§ **Exercise**: From the data below, return all lines holding the string "Network".

[Information given — start]

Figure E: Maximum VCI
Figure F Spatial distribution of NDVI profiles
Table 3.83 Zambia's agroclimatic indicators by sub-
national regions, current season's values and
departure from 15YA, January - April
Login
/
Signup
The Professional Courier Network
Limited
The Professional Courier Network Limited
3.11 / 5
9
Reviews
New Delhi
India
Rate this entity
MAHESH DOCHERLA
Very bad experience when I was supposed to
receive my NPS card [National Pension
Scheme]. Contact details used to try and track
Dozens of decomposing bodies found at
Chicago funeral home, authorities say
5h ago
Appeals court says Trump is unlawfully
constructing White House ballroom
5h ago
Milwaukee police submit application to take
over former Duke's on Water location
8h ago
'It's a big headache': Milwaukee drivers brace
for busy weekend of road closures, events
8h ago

[Information given — finish]
[Information given — start]

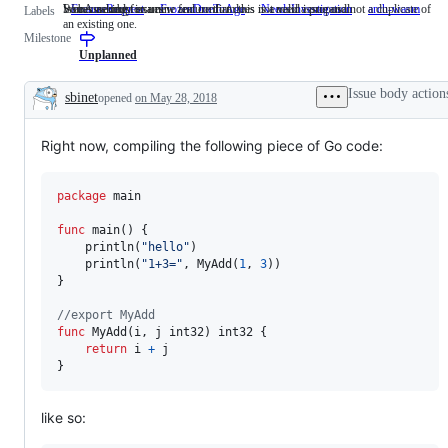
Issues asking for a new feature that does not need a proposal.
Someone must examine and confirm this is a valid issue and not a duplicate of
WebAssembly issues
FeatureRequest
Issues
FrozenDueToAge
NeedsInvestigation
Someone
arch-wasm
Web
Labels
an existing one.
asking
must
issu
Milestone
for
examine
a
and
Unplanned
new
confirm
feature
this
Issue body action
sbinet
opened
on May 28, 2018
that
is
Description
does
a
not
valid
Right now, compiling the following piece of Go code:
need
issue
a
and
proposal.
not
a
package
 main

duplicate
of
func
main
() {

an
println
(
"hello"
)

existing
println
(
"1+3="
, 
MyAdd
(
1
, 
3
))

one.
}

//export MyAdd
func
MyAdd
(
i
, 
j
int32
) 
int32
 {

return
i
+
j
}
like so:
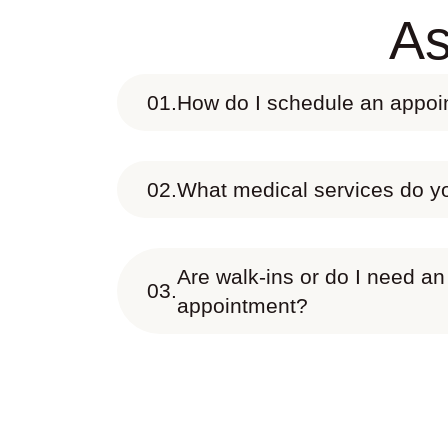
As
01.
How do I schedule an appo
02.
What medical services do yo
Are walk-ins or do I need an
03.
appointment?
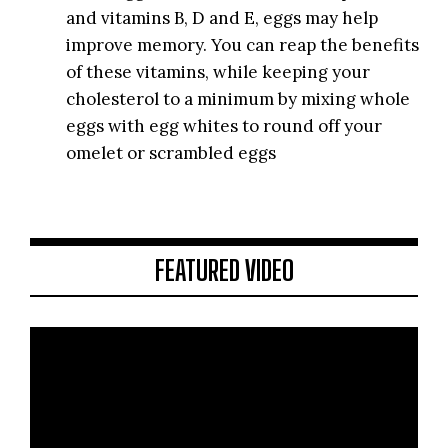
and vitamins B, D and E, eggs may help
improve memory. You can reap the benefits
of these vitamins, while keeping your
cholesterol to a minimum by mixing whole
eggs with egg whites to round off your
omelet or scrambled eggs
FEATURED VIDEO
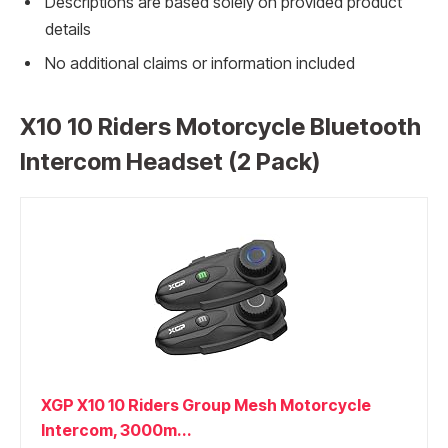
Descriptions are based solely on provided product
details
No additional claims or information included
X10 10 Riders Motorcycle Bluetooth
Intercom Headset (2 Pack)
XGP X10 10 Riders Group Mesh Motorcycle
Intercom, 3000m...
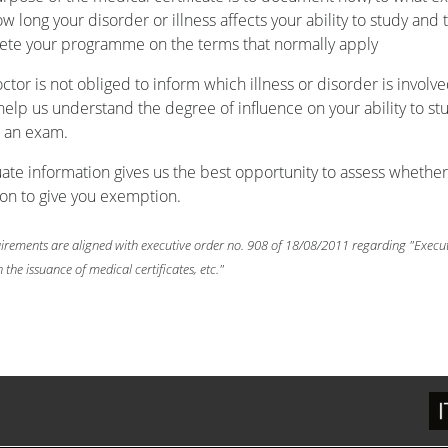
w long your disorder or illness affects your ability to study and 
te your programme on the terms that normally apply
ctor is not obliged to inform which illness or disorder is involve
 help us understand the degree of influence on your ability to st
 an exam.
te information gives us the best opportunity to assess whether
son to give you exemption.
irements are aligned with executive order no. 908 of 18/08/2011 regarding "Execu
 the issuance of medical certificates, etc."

[Information given — finish]

§ **Answer for the task**:
The Professional Courier Network
The Professional Courier Network Limited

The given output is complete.